What you will do:
Down to the last line, restate the records below word for word, dropping every image.

[Collected data entries]
== Segment start ==

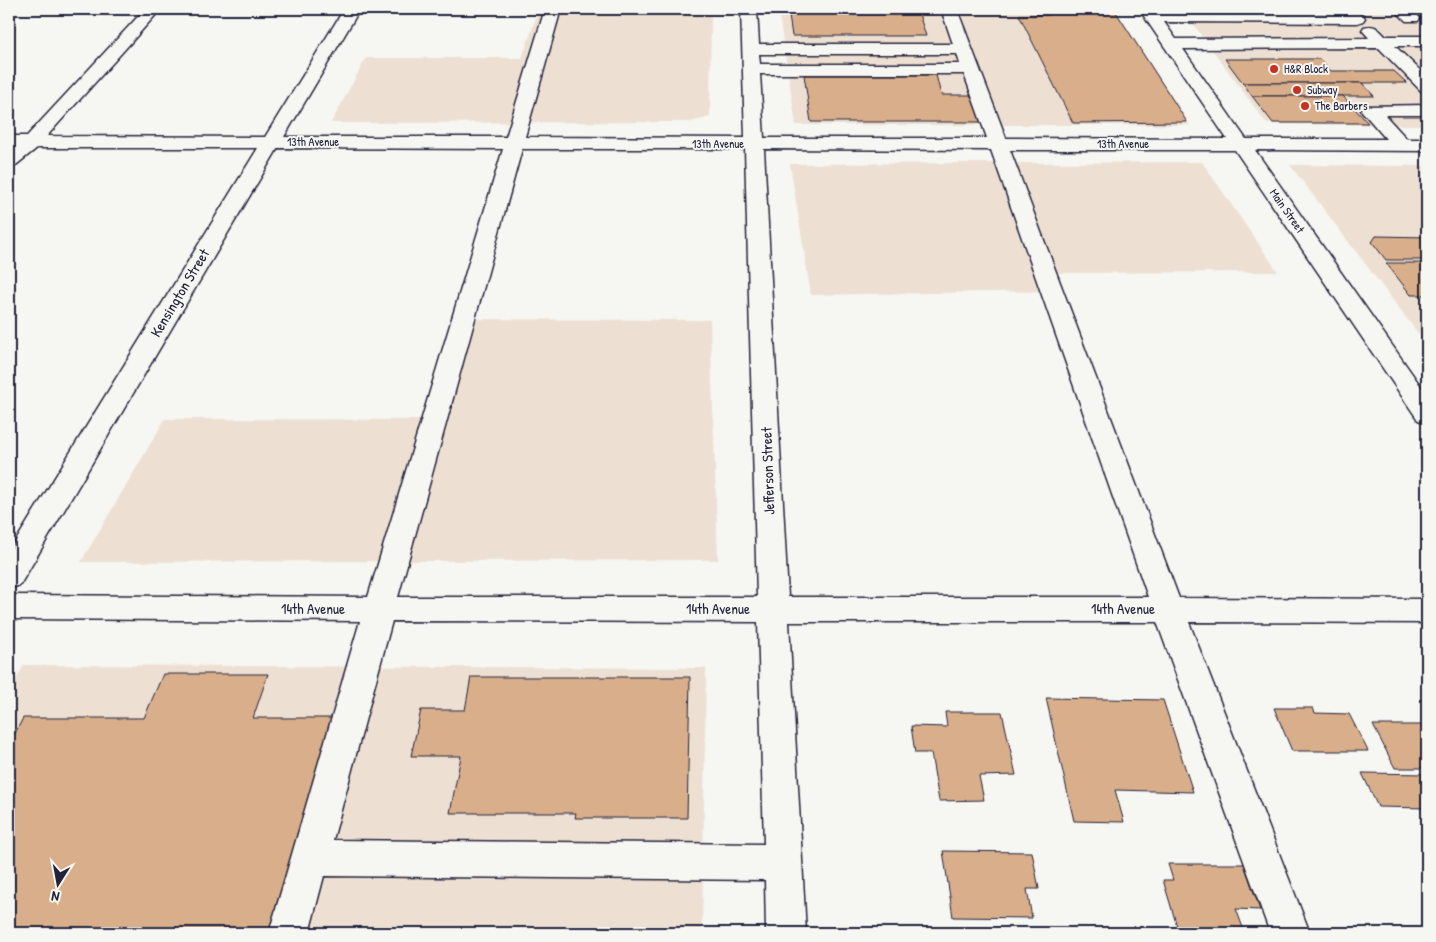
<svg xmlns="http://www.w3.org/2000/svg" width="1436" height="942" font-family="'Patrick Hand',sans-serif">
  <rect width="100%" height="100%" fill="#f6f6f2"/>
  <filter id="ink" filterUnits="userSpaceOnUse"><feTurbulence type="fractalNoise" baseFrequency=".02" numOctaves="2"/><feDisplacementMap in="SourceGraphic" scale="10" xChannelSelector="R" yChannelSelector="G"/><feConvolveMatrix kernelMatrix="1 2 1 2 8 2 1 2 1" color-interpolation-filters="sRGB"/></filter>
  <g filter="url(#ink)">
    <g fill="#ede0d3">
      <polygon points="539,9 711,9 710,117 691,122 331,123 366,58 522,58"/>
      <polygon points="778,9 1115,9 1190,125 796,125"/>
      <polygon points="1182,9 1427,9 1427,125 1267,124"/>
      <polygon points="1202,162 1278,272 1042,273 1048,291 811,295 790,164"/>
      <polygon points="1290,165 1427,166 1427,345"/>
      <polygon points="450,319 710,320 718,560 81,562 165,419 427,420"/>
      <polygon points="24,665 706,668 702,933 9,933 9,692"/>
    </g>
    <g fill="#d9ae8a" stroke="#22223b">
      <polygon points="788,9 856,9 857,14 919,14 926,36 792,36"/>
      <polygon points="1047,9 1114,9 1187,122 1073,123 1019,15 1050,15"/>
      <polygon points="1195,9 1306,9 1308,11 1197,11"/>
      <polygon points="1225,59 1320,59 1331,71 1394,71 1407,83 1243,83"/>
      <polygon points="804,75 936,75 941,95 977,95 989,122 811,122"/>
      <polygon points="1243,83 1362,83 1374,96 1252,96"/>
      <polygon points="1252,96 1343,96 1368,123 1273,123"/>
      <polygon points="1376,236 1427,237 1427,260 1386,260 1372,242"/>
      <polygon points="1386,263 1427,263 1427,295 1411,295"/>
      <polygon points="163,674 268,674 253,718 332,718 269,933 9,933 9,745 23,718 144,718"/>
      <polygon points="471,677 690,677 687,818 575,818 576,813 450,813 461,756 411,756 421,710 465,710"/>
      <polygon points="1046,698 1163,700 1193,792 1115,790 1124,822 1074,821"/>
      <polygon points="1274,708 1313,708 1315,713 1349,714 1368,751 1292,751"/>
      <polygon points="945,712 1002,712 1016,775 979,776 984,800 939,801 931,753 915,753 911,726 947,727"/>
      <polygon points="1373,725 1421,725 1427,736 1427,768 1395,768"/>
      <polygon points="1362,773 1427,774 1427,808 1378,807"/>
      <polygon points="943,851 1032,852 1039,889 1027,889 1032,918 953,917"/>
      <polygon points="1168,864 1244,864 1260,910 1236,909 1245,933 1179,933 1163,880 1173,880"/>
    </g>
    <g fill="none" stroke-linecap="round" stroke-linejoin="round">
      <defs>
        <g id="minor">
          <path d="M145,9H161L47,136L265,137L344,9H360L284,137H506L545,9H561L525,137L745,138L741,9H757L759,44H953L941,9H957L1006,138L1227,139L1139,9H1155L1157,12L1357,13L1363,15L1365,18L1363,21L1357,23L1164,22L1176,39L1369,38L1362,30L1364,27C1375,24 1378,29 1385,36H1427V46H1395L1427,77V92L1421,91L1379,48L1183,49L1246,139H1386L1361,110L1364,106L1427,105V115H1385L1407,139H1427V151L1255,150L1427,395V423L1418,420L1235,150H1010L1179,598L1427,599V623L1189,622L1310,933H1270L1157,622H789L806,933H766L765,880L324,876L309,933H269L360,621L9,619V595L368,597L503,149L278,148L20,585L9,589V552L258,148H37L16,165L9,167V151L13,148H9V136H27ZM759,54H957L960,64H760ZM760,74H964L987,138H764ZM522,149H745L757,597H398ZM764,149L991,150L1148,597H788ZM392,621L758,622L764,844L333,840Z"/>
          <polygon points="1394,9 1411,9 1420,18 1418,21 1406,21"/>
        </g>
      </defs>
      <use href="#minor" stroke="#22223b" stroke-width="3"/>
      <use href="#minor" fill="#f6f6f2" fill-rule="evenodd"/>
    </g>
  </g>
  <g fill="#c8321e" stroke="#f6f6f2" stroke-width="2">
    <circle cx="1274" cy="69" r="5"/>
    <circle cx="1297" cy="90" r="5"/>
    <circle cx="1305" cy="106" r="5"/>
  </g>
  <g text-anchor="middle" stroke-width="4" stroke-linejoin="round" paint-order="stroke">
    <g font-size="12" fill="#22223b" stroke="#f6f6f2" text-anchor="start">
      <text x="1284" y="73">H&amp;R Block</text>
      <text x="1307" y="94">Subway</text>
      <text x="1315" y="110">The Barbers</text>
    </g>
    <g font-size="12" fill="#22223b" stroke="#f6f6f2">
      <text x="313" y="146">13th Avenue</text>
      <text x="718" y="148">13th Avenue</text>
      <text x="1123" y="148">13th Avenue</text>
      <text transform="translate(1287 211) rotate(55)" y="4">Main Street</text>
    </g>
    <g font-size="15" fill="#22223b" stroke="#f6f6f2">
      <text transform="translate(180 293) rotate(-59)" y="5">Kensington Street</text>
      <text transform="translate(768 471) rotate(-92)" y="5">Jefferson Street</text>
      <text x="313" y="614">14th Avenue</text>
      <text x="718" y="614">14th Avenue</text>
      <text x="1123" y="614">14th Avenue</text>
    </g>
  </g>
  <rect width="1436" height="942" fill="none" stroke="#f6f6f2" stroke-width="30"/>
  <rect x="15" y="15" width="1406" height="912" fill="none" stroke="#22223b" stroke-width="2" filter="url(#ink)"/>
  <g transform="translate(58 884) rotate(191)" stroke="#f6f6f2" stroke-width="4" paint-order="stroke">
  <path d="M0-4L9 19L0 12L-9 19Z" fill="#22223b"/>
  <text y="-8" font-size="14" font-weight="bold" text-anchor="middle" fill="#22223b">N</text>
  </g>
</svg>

== Segment end ==

Written answer:
<svg xmlns="http://www.w3.org/2000/svg" width="1436" height="942" font-family="'Patrick Hand',sans-serif">
  <rect width="100%" height="100%" fill="#f6f6f2"/>
  <filter id="ink" filterUnits="userSpaceOnUse"><feTurbulence type="fractalNoise" baseFrequency=".02" numOctaves="2"/><feDisplacementMap in="SourceGraphic" scale="10" xChannelSelector="R" yChannelSelector="G"/><feConvolveMatrix kernelMatrix="1 2 1 2 8 2 1 2 1" color-interpolation-filters="sRGB"/></filter>
  <g filter="url(#ink)">
    <g fill="#ede0d3">
      <polygon points="539,9 711,9 710,117 691,122 331,123 366,58 522,58"/>
      <polygon points="778,9 1115,9 1190,125 796,125"/>
      <polygon points="1182,9 1427,9 1427,125 1267,124"/>
      <polygon points="1202,162 1278,272 1042,273 1048,291 811,295 790,164"/>
      <polygon points="1290,165 1427,166 1427,345"/>
      <polygon points="450,319 710,320 718,560 81,562 165,419 427,420"/>
      <polygon points="24,665 706,668 702,933 9,933 9,692"/>
    </g>
    <g fill="#d9ae8a" stroke="#22223b">
      <polygon points="788,9 856,9 857,14 919,14 926,36 792,36"/>
      <polygon points="1047,9 1114,9 1187,122 1073,123 1019,15 1050,15"/>
      <polygon points="1195,9 1306,9 1308,11 1197,11"/>
      <polygon points="1225,59 1320,59 1331,71 1394,71 1407,83 1243,83"/>
      <polygon points="804,75 936,75 941,95 977,95 989,122 811,122"/>
      <polygon points="1243,83 1362,83 1374,96 1252,96"/>
      <polygon points="1252,96 1343,96 1368,123 1273,123"/>
      <polygon points="1376,236 1427,237 1427,260 1386,260 1372,242"/>
      <polygon points="1386,263 1427,263 1427,295 1411,295"/>
      <polygon points="163,674 268,674 253,718 332,718 269,933 9,933 9,745 23,718 144,718"/>
      <polygon points="471,677 690,677 687,818 575,818 576,813 450,813 461,756 411,756 421,710 465,710"/>
      <polygon points="1046,698 1163,700 1193,792 1115,790 1124,822 1074,821"/>
      <polygon points="1274,708 1313,708 1315,713 1349,714 1368,751 1292,751"/>
      <polygon points="945,712 1002,712 1016,775 979,776 984,800 939,801 931,753 915,753 911,726 947,727"/>
      <polygon points="1373,725 1421,725 1427,736 1427,768 1395,768"/>
      <polygon points="1362,773 1427,774 1427,808 1378,807"/>
      <polygon points="943,851 1032,852 1039,889 1027,889 1032,918 953,917"/>
      <polygon points="1168,864 1244,864 1260,910 1236,909 1245,933 1179,933 1163,880 1173,880"/>
    </g>
    <g fill="none" stroke-linecap="round" stroke-linejoin="round">
      <defs>
        <g id="minor">
          <path d="M145,9H161L47,136L265,137L344,9H360L284,137H506L545,9H561L525,137L745,138L741,9H757L759,44H953L941,9H957L1006,138L1227,139L1139,9H1155L1157,12L1357,13L1363,15L1365,18L1363,21L1357,23L1164,22L1176,39L1369,38L1362,30L1364,27C1375,24 1378,29 1385,36H1427V46H1395L1427,77V92L1421,91L1379,48L1183,49L1246,139H1386L1361,110L1364,106L1427,105V115H1385L1407,139H1427V151L1255,150L1427,395V423L1418,420L1235,150H1010L1179,598L1427,599V623L1189,622L1310,933H1270L1157,622H789L806,933H766L765,880L324,876L309,933H269L360,621L9,619V595L368,597L503,149L278,148L20,585L9,589V552L258,148H37L16,165L9,167V151L13,148H9V136H27ZM759,54H957L960,64H760ZM760,74H964L987,138H764ZM522,149H745L757,597H398ZM764,149L991,150L1148,597H788ZM392,621L758,622L764,844L333,840Z"/>
          <polygon points="1394,9 1411,9 1420,18 1418,21 1406,21"/>
        </g>
      </defs>
      <use href="#minor" stroke="#22223b" stroke-width="3"/>
      <use href="#minor" fill="#f6f6f2" fill-rule="evenodd"/>
    </g>
  </g>
  <g fill="#c8321e" stroke="#f6f6f2" stroke-width="2">
    <circle cx="1274" cy="69" r="5"/>
    <circle cx="1297" cy="90" r="5"/>
    <circle cx="1305" cy="106" r="5"/>
  </g>
  <g text-anchor="middle" stroke-width="4" stroke-linejoin="round" paint-order="stroke">
    <g font-size="12" fill="#22223b" stroke="#f6f6f2" text-anchor="start">
      <text x="1284" y="73">H&amp;R Block</text>
      <text x="1307" y="94">Subway</text>
      <text x="1315" y="110">The Barbers</text>
    </g>
    <g font-size="12" fill="#22223b" stroke="#f6f6f2">
      <text x="313" y="146">13th Avenue</text>
      <text x="718" y="148">13th Avenue</text>
      <text x="1123" y="148">13th Avenue</text>
      <text transform="translate(1287 211) rotate(55)" y="4">Main Street</text>
    </g>
    <g font-size="15" fill="#22223b" stroke="#f6f6f2">
      <text transform="translate(180 293) rotate(-59)" y="5">Kensington Street</text>
      <text transform="translate(768 471) rotate(-92)" y="5">Jefferson Street</text>
      <text x="313" y="614">14th Avenue</text>
      <text x="718" y="614">14th Avenue</text>
      <text x="1123" y="614">14th Avenue</text>
    </g>
  </g>
  <rect width="1436" height="942" fill="none" stroke="#f6f6f2" stroke-width="30"/>
  <rect x="15" y="15" width="1406" height="912" fill="none" stroke="#22223b" stroke-width="2" filter="url(#ink)"/>
  <g transform="translate(58 884) rotate(191)" stroke="#f6f6f2" stroke-width="4" paint-order="stroke">
  <path d="M0-4L9 19L0 12L-9 19Z" fill="#22223b"/>
  <text y="-8" font-size="14" font-weight="bold" text-anchor="middle" fill="#22223b">N</text>
  </g>
</svg>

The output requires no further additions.